- Division: 3rd East
- 1969–70 record: 40–21–15
- Home record: 20–11–7
- Road record: 20–10–8
- Goals for: 246
- Goals against: 199

Team information
- General manager: Sid Abel
- Coach: Bill Gadsby, Sid Abel
- Captain: Alex Delvecchio
- Alternate captains: Gary Bergman Bruce MacGregor
- Arena: Olympia Stadium
- Minor league affiliate: Fort Worth Wings (CHL)

Team leaders
- Goals: Garry Unger (42)
- Assists: Alex Delvecchio (47)
- Points: Gordie Howe (71)
- Penalty minutes: Gary Bergman (122)
- Wins: Roy Edwards (24)
- Goals against average: Roy Edwards (2.59)

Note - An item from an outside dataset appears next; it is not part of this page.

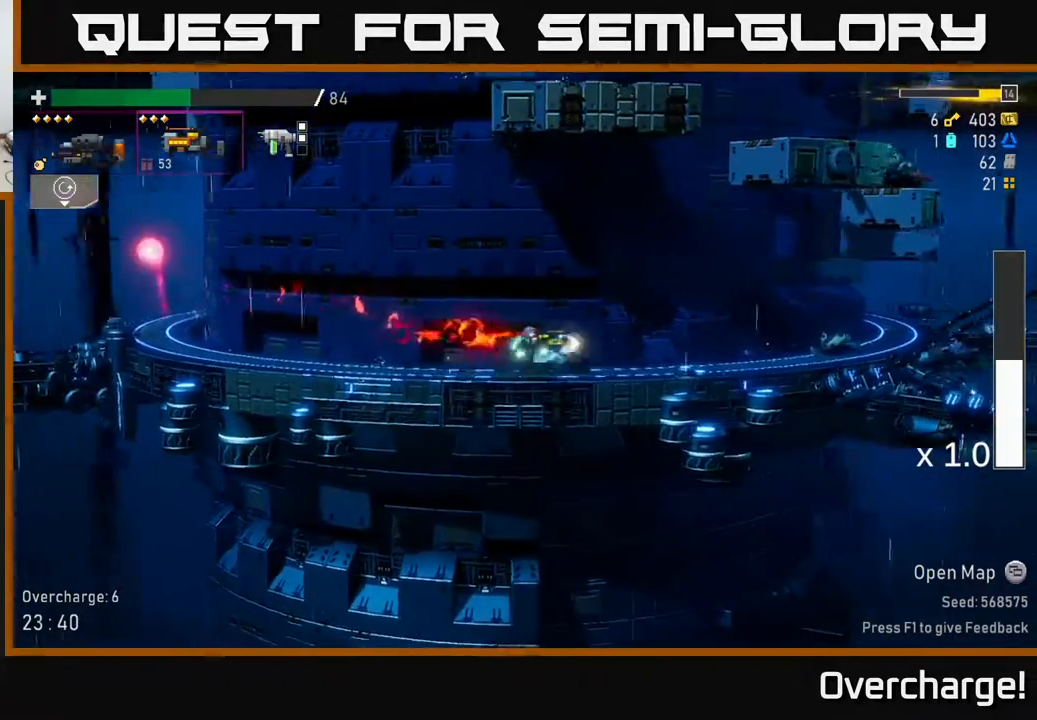
{"buttons": ["A", "R2"], "left_stick": "right", "events": [[167, "A", "down"]]}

= 1969–70 Detroit Red Wings season =

National Hockey League team season

The 1969–70 Detroit Red Wings season is noted as being Carl Brewer's comeback season in the NHL. Brewer was reunited with former Toronto Maple Leafs teammates Bob Baun, Pete Stemkowski, and Frank Mahovlich. Brewer signed a contract worth $120,000. Brewer was acquired back in March 1968. The Detroit Red Wings acquired Frank Mahovlich, Pete Stemkowski, Garry Unger and Brewer's rights from Toronto in exchange for Floyd Smith, Norm Ullman, and Paul Henderson. Another important aspect of the season was that Gordie Howe had finally learned how badly treated he was financially by Wings management. Howe was always under the impression that he was the highest paid player on the team. Howe discovered that Bobby Baun was making over $100,000 per season while Howe was paid only $45,000 per season. After this information, Howe confronted management and demanded that he received the appropriate compensation.

==Offseason==
Former Red Wings' defenseman Doug Barkley was appointed as the head coach of the Fort Worth Wings of the Central Hockey League, which continued to be operated as Detroit's top farm team during the 1969–70 season.

===NHL draft===

| Round | Pick | Player | Nationality | College/junior/club team |
|---|---|---|---|---|
| 1 | 10 | Jim Rutherford | Canada | Hamilton Red Wings (OHA) |
| 2 | 21 | Ron Garwasiuk | Canada | Regina Pats (SJHL) |
| 3 | 33 | Wayne Hawrysh | Canada | Flin Flon Bombers (WCHL) |
| 4 | 45 | Wayne Chernecki | Canada | Winnipeg Jets (WCHL) |
| 5 | 57 | Wally Olds | United States | Minnesota Golden Gophers (NCAA) |

==Regular season==
Two games into the season, Bill Gadsby was released from his coaching duties.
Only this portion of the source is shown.